Wirjopranoto Soetojo, Azmi Yufi Aulia, Sugianto Ronald, Soetanto Kevin Muliawan
Department of Urology, Faculty of Medicine, Universitas Airlangga, Dr. Soetomo General Academic Hospital, Surabaya, Indonesia.
Department of Urology, Faculty of Medicine, Universitas Airlangga, Dr. Soetomo General Academic Hospital, Surabaya, Indonesia; Department of Health Sciences, University of Groningen, University Medical Center Groningen, Groningen, the Netherlands.
Int J Surg Case Rep. 2024 Jul;120:109853. doi: 10.1016/j.ijscr.2024.109853. Epub 2024 Jun 6.
Urinary tract stones are a common disease, but concurrent large-size stones in the bladder and urethra are rare. This phenomenon can lead to obstruction, infection, and other complications. We reported the management of a rare case of a giant bladder stone accompanied by a big posterior urethral stone.
A 36-year-old man with a chief complaint of not being able to have spontaneous micturition, frequent expulsion of stones from the penis, and a history of hematuria. Bladder examination revealed a giant bladder stone of 1278 Hounsfield Unit (HU) with a size of 4.1 × 7.2 cm, and urethral examination revealed a stone of 1275 Hounsfield Unit (HU) with a length of 4.3 × 4.2 cm, without mass. This patient underwent vesicolithotomy and urethrotomy. The evaluation showed spontaneous micturition and dissolved hydronephrosis.

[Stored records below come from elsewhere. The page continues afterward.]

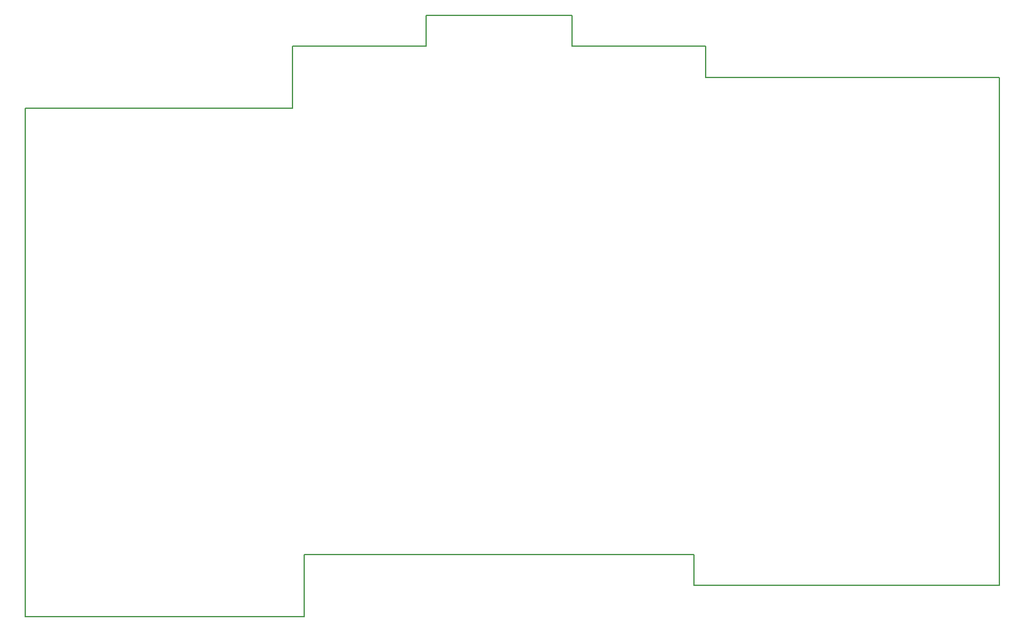
<source format=gbr>
%TF.GenerationSoftware,KiCad,Pcbnew,(6.0.4)*%
%TF.CreationDate,2024-05-03T15:54:38-07:00*%
%TF.ProjectId,left_staggered,6c656674-5f73-4746-9167-67657265642e,v1.0.0*%
%TF.SameCoordinates,Original*%
%TF.FileFunction,Profile,NP*%
%FSLAX46Y46*%
G04 Gerber Fmt 4.6, Leading zero omitted, Abs format (unit mm)*
G04 Created by KiCad (PCBNEW (6.0.4)) date 2024-05-03 15:54:38*
%MOMM*%
%LPD*%
G01*
G04 APERTURE LIST*
%TA.AperFunction,Profile*%
%ADD10C,0.150000*%
%TD*%
G04 APERTURE END LIST*
D10*
X291500000Y-172050000D02*
X291500000Y-102050000D01*
X232700000Y-97800000D02*
X232700000Y-93550000D01*
X194300000Y-97800000D02*
X194300000Y-104800000D01*
X195900000Y-176300000D02*
X195900000Y-169300000D01*
X194300000Y-106300000D02*
X194300000Y-104800000D01*
X157500000Y-106300000D02*
X184300000Y-106300000D01*
X232700000Y-97800000D02*
X251100000Y-97800000D01*
X157500000Y-176300000D02*
X157500000Y-106300000D01*
X205900000Y-167800000D02*
X249500000Y-167800000D01*
X251100000Y-102050000D02*
X251100000Y-97800000D01*
X249500000Y-167800000D02*
X249500000Y-172050000D01*
X249500000Y-172050000D02*
X291500000Y-172050000D01*
X205900000Y-167800000D02*
X195900000Y-167800000D01*
X184300000Y-106300000D02*
X194300000Y-106300000D01*
X195900000Y-167800000D02*
X195900000Y-169300000D01*
X157500000Y-176300000D02*
X195900000Y-176300000D01*
X232700000Y-93550000D02*
X212700000Y-93550000D01*
X251100000Y-102050000D02*
X291500000Y-102050000D01*
X212700000Y-93550000D02*
X212700000Y-97800000D01*
X194300000Y-97800000D02*
X212700000Y-97800000D01*
M02*

</source>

Urinary tract stone management primarily involves endourology or open surgery. For smaller stones (<5-6 mm), medication is sufficient, as they often pass spontaneously. Larger stones may require interventions like vesicolithotomy or urethrotomy. Vesicolithotomy is preferred for complex or large bladder stones, while urethrotomy is performed if the stone location is palpable or seen on imaging. These procedures are practical options for general surgeons in first-level hospitals.
Concurrent large bladder and urethral stones are uncommon. Endourology or open surgery is typically employed. Treatment selection should be personalized to individual patient assessment to mitigate potential complications effectively.
尿路结石是一种常见疾病,但膀胱和尿道同时存在大尺寸结石的情况较为罕见。这种现象可导致梗阻、感染及其他并发症。我们报告了一例罕见的巨大膀胱结石合并后尿道大结石的治疗情况。
一名36岁男性,主要症状为无法自主排尿、阴茎频繁排出结石以及有血尿病史。膀胱检查发现一枚Hounsfield单位(HU)值为1278、大小为4.1×7.2厘米的巨大膀胱结石,尿道检查发现一枚Hounsfield单位(HU)值为1275、长度为4.3×4.2厘米的结石,无肿物。该患者接受了膀胱结石切除术和尿道切开术。评估显示患者恢复自主排尿且肾积水消退。
尿路结石的治疗主要包括腔内泌尿外科手术或开放手术。对于较小的结石(<5 - 6毫米),药物治疗通常就足够了,因为它们常常可自行排出。较大的结石可能需要诸如膀胱结石切除术或尿道切开术等干预措施。对于复杂或较大的膀胱结石,首选膀胱结石切除术;如果结石位置可触及或在影像学上可见,则进行尿道切开术。这些手术对于一级医院的普通外科医生来说是切实可行的选择。
膀胱和尿道同时存在大结石的情况并不常见。通常采用腔内泌尿外科手术或开放手术。治疗选择应根据个体患者评估进行个性化定制,以有效减轻潜在并发症。